(MATERIAL FOR THE TASK begins)

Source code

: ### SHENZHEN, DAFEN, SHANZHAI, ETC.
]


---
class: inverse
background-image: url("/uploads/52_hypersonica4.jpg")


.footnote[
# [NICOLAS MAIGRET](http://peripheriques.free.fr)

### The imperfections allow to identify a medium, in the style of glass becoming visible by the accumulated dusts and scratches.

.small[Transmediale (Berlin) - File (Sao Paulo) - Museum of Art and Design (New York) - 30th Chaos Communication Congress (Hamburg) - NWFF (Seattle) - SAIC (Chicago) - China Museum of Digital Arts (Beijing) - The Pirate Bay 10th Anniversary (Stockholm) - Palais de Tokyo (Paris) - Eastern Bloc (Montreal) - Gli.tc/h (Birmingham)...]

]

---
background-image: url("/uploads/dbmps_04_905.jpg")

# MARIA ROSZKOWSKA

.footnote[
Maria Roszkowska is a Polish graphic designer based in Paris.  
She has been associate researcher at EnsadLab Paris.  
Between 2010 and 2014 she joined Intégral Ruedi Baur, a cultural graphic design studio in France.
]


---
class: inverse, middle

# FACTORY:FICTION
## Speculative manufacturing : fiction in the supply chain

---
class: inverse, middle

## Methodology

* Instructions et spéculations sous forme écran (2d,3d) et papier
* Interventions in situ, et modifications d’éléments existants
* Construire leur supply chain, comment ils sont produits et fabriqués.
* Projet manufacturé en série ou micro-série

(MATERIAL FOR THE TASK ends)
(MATERIAL FOR THE TASK begins)

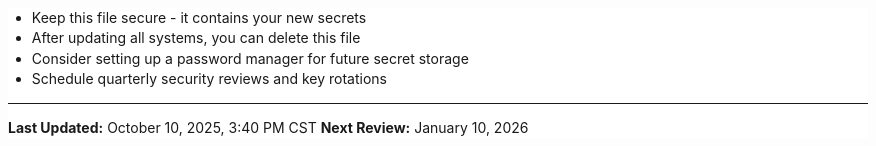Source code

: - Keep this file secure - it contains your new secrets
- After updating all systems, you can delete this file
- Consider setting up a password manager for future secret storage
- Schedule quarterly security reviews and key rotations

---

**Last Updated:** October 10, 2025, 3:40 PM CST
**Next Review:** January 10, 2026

(MATERIAL FOR THE TASK ends)
(MATERIAL FOR THE TASK begins)

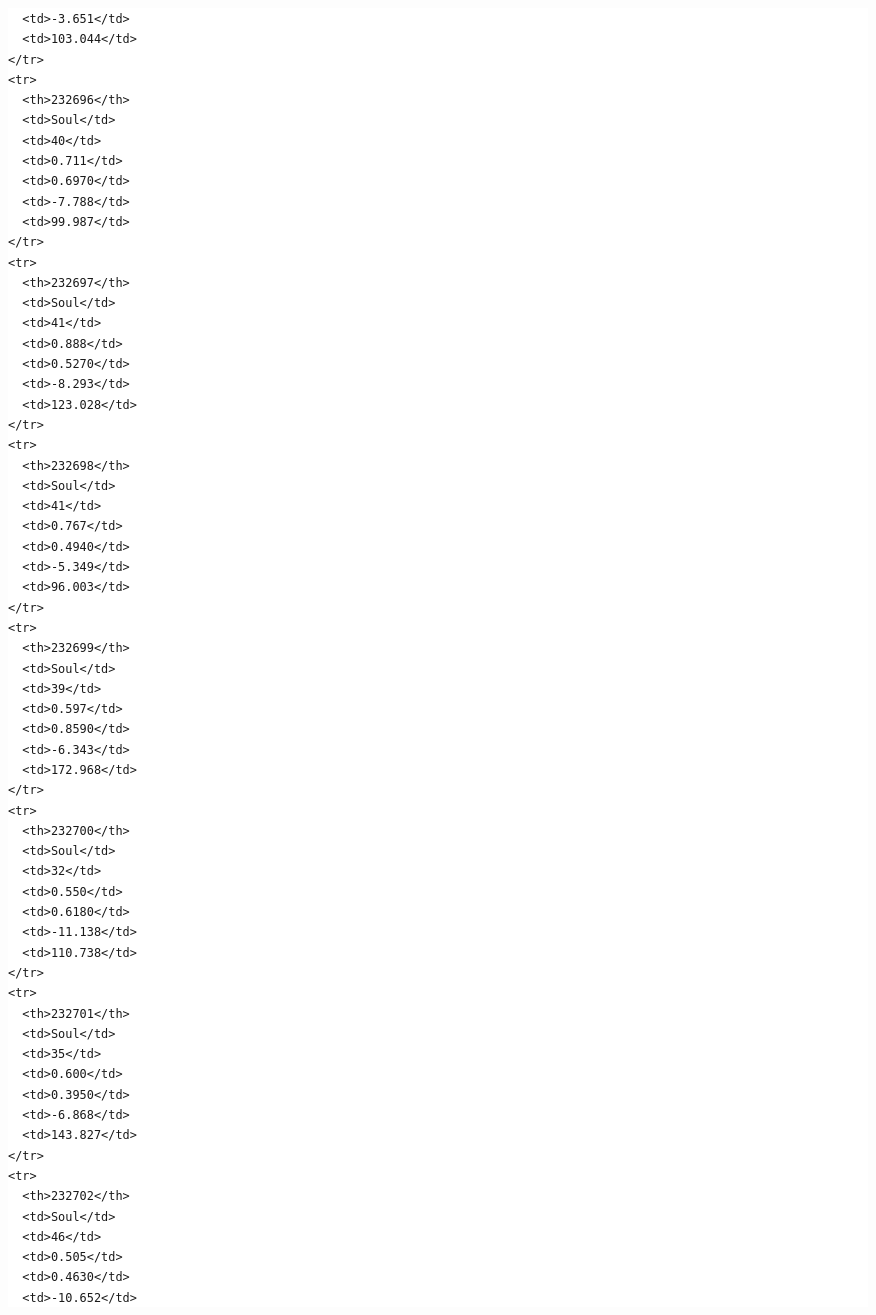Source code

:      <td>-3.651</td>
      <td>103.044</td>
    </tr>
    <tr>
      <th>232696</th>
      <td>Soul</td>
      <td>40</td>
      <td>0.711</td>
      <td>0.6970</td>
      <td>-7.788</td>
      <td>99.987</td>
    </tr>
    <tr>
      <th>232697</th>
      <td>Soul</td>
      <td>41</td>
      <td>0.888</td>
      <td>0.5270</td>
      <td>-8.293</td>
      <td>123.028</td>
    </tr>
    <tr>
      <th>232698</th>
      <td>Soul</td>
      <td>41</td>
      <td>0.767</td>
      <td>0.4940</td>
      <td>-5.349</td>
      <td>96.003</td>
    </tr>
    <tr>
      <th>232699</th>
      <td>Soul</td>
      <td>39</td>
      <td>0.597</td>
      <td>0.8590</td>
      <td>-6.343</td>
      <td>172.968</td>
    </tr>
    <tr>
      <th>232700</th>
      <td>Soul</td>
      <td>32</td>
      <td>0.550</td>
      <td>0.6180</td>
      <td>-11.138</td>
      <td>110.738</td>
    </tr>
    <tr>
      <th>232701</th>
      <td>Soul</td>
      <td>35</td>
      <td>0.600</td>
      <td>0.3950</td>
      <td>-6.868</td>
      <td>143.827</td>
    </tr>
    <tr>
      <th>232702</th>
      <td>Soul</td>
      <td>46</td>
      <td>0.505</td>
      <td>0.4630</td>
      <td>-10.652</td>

(MATERIAL FOR THE TASK ends)

→ **EXERCISE**: What is needed is each line of the entries that contains the word "supply".

→ **TASK SOLUTION**:
## Speculative manufacturing : fiction in the supply chain
* Construire leur supply chain, comment ils sont produits et fabriqués.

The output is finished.